Suggested immunological activity in the lesion motivated further immunotherapy with local application to reduce the risk of systemic side effects. Weighing the risks of experimental treatment against chemotherapy or radiotherapy harmfulness, building on a favorable toxicity profile of LTX-315 in animal models and early human testing, the patient was thoroughly informed about and consented to participation in the phase I study of transdermal injection of the oncolytic peptide LTX-315 in solid tumors. Intratumoral LTX-315 resulted in reversal of tumor growth kinetics in parallel with gradual symptom relief and a slight decline in tumor diameter. Ongoing stable disease represents a successful long-term outcome.
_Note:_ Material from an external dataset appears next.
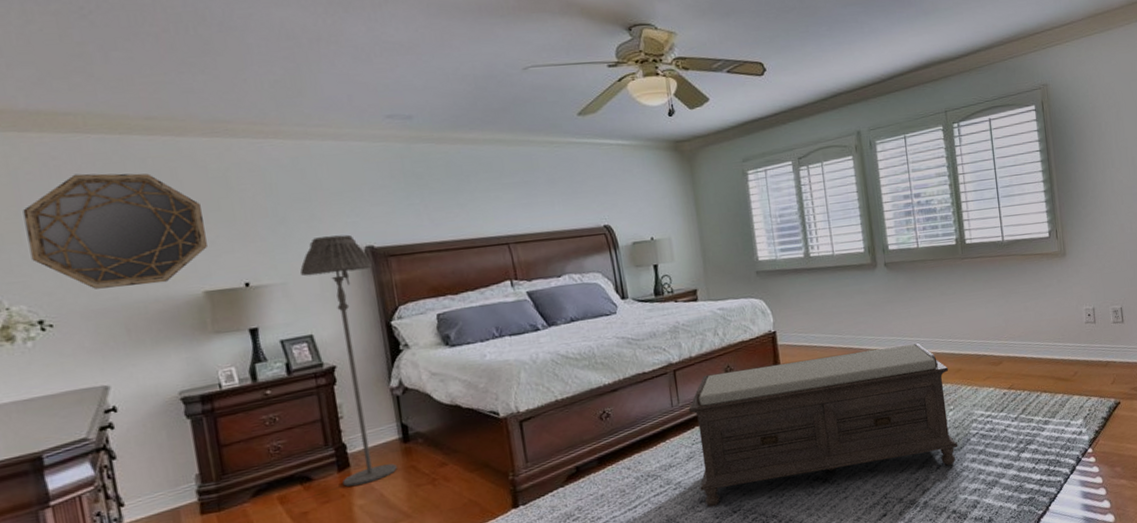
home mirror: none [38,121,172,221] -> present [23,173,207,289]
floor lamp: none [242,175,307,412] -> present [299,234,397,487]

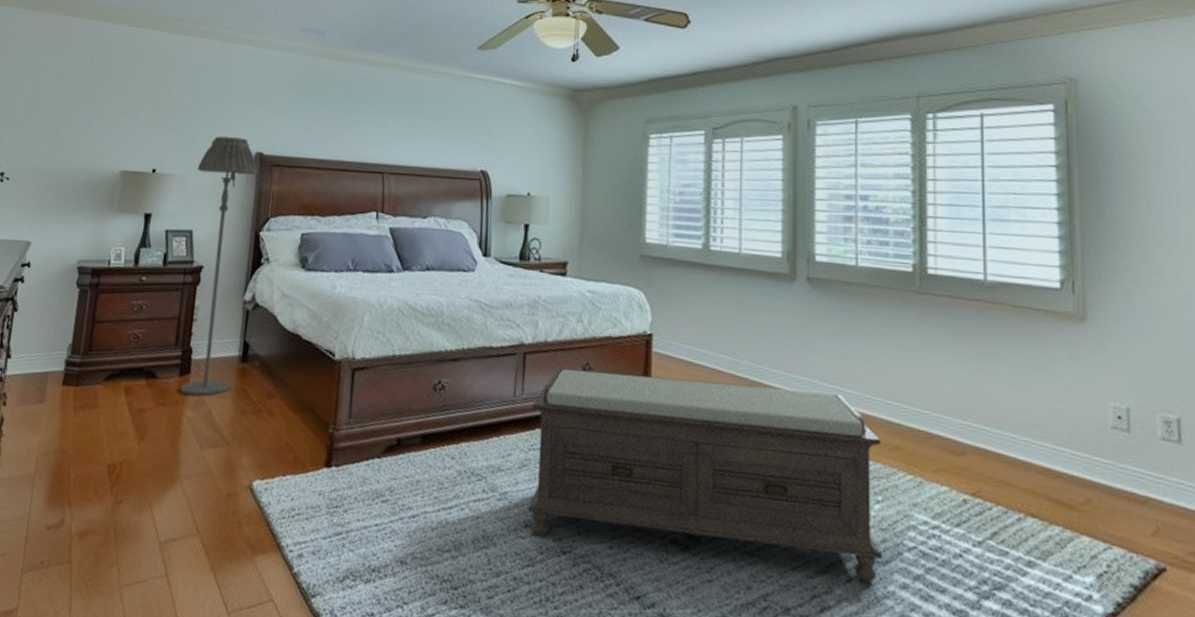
home mirror: present [23,173,207,289] -> none [11,50,138,157]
Safety aspects in 61 patients receiving LTX-315 at doses of 2–7 mg/injection displayed 11 cases of grades 3–4 allergic reactions, the most serious (anaphylaxis) of which occurred after > 10 weeks of treatment, indicating development of specific antibodies over time with repeated drug exposure. This was taken into account in the amended protocol, restricting treatment time to a total of 3 weeks, compensated with multiple concurrent injections in one or more lesions. Commonly recorded adverse events were mild and transient hypotension, flushing, skin rash, and pruritus in approximately 50%. All allergy-like reactions typically subsided within approximately 30 minutes, with no late sequelae.

In summary, in cases of DTs interfering with daily function, action is warranted in order to control the disease. The therapeutic outcomes achieved with different drugs are unpredictable, although in general, the more toxic the therapy chosen from the armamentarium, the greater the anticipated effectiveness. In our patient, we opted for an experimental drug in a third-line setting (following NSAIDs and IFN-α). Occurrence of a severe allergic reaction led to termination of the study drug. Altogether, a 16-week period of LTX-315 therapy was followed by a gradual change in pain. Despite increased local tenderness during the treatment period, a long-term improvement of distress complemented by a slow reduction of tumor size suggested clinical benefit. A polyclonal expansion of PBMC was accompanied by an almost 17-fold increase in CD3+ T lymphocytes infiltrating the tumor tissue, transforming the immune gene expression from cold to hot and confirming activity of the drug. A slowly symptomatic recovery over several months in respect to improved sleep and physical functioning due to alleviated pain supports this conclusion. Further studies using local immunotherapy with LTX-315 in patients with DTs seem justified.